*** Block opens ***

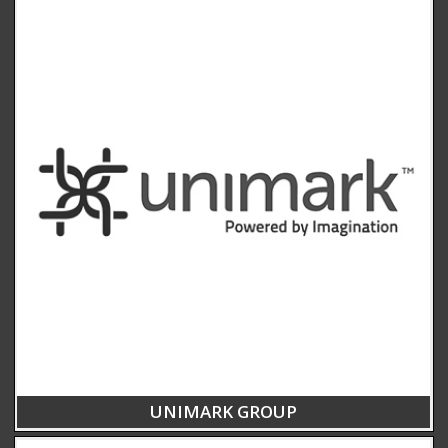
UNIMARK GROUP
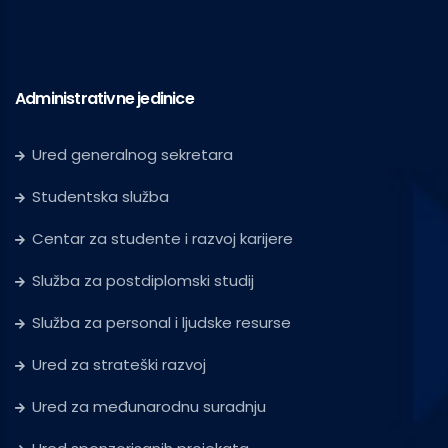
Administrativne jedinice
Ured generalnog sekretara
Studentska služba
Centar za studente i razvoj karijere
Služba za postdiplomski studij
Služba za personal i ljudske resurse
Ured za strateški razvoj
Ured za međunarodnu suradnju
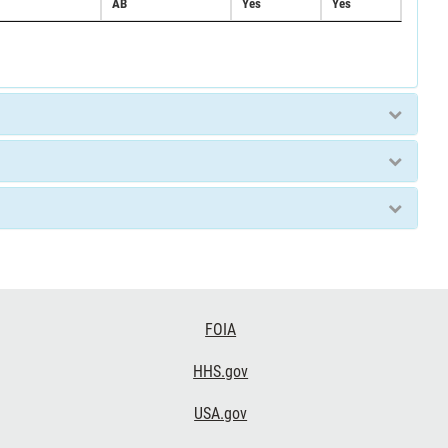
AB
Yes
Yes
FOIA
HHS.gov
USA.gov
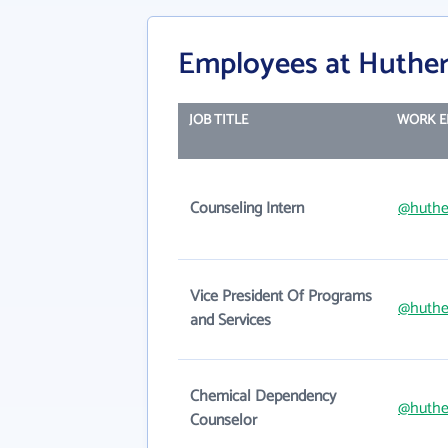
Employees at Huthe
JOB TITLE
WORK E
Counseling Intern
@huthe
Vice President Of Programs
@huthe
and Services
Chemical Dependency
@huthe
Counselor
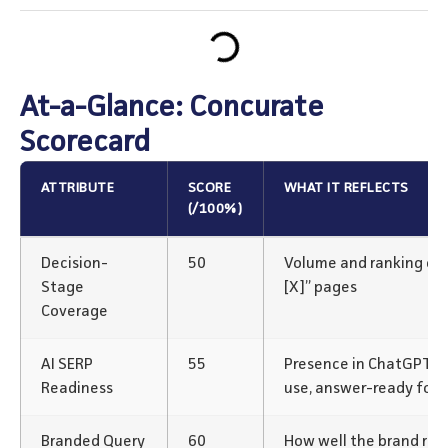
At-a-Glance: Concurate
Scorecard
ATTRIBUTE
SCORE
WHAT IT REFLECTS
(/100%)
Decision-
50
Volume and ranking of “v
Stage
[X]” pages
Coverage
AI SERP
55
Presence in ChatGPT/P
Readiness
use, answer-ready for
Branded Query
60
How well the brand rank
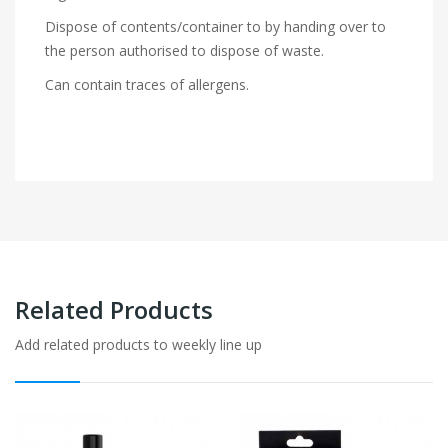
Dispose of contents/container to by handing over to
the person authorised to dispose of waste.
Can contain traces of allergens.
Related Products
Add related products to weekly line up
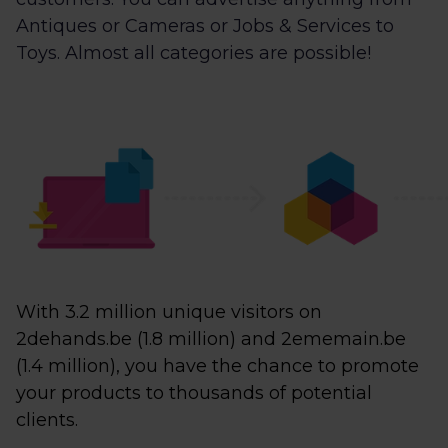
Antiques or Cameras or Jobs & Services to
Toys. Almost all categories are possible!
With 3.2 million unique visitors on
2dehands.be (1.8 million) and 2ememain.be
(1.4 million), you have the chance to promote
your products to thousands of potential
clients.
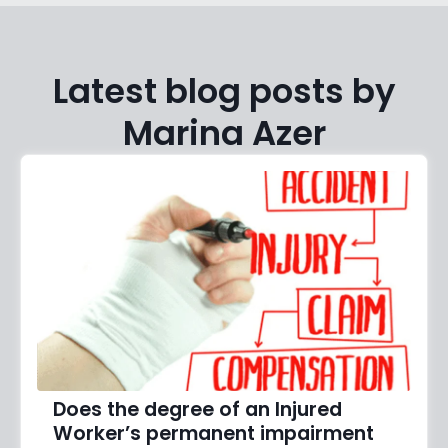
Latest blog posts by
Marina Azer
Does the degree of an Injured
Worker’s permanent impairment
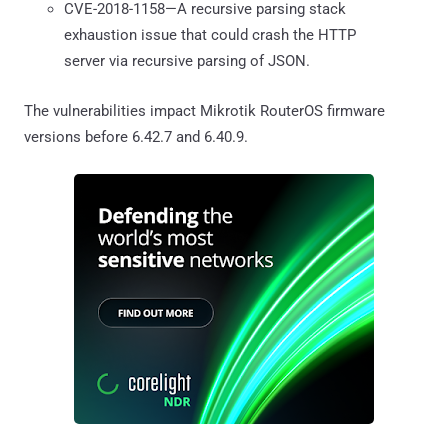
CVE-2018-1158—A recursive parsing stack
exhaustion issue that could crash the HTTP
server via recursive parsing of JSON.
The vulnerabilities impact Mikrotik RouterOS firmware
versions before 6.42.7 and 6.40.9.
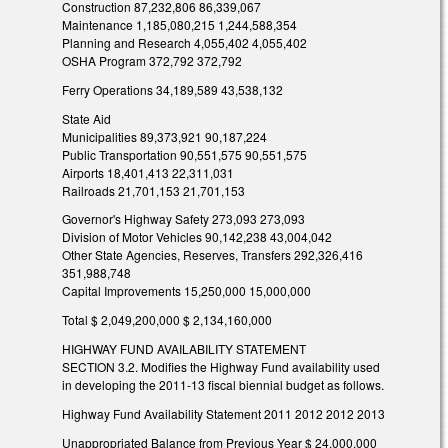
Construction 87,232,806 86,339,067
Maintenance 1,185,080,215 1,244,588,354
Planning and Research 4,055,402 4,055,402
OSHA Program 372,792 372,792
Ferry Operations 34,189,589 43,538,132
State Aid
Municipalities 89,373,921 90,187,224
Public Transportation 90,551,575 90,551,575
Airports 18,401,413 22,311,031
Railroads 21,701,153 21,701,153
Governor's Highway Safety 273,093 273,093
Division of Motor Vehicles 90,142,238 43,004,042
Other State Agencies, Reserves, Transfers 292,326,416
351,988,748
Capital Improvements 15,250,000 15,000,000
Total $ 2,049,200,000 $ 2,134,160,000
HIGHWAY FUND AVAILABILITY STATEMENT
SECTION 3.2. Modifies the Highway Fund availability used
in developing the 2011-13 fiscal biennial budget as follows.
Highway Fund Availability Statement 2011 2012 2012 2013
Unappropriated Balance from Previous Year $ 24,000,000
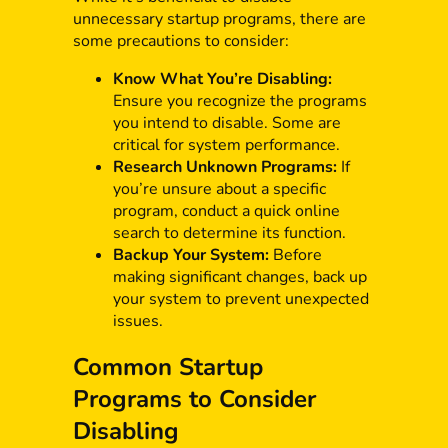
unnecessary startup programs, there are
some precautions to consider:
Know What You’re Disabling:
Ensure you recognize the programs
you intend to disable. Some are
critical for system performance.
Research Unknown Programs:
If
you’re unsure about a specific
program, conduct a quick online
search to determine its function.
Backup Your System:
Before
making significant changes, back up
your system to prevent unexpected
issues.
Common Startup
Programs to Consider
Disabling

*** Block closes ***

From the records above, quote word for word only the lines beginning at the line that has "2dehands.be (1.8 million) and 2ememain.be" and stopping after the line that has "Airports 18,401,413 22,311,031". Omit the pictures.

[Result of the exercise]
2dehands.be (1.8 million) and 2ememain.be
(1.4 million), you have the chance to promote
your products to thousands of potential
clients.
Latest blog posts by
Marina Azer
Does the degree of an Injured
Worker’s permanent impairment
CVE-2018-1158—A recursive parsing stack
exhaustion issue that could crash the HTTP
server via recursive parsing of JSON.
The vulnerabilities impact Mikrotik RouterOS firmware
versions before 6.42.7 and 6.40.9.
Construction 87,232,806 86,339,067
Maintenance 1,185,080,215 1,244,588,354
Planning and Research 4,055,402 4,055,402
OSHA Program 372,792 372,792
Ferry Operations 34,189,589 43,538,132
State Aid
Municipalities 89,373,921 90,187,224
Public Transportation 90,551,575 90,551,575
Airports 18,401,413 22,311,031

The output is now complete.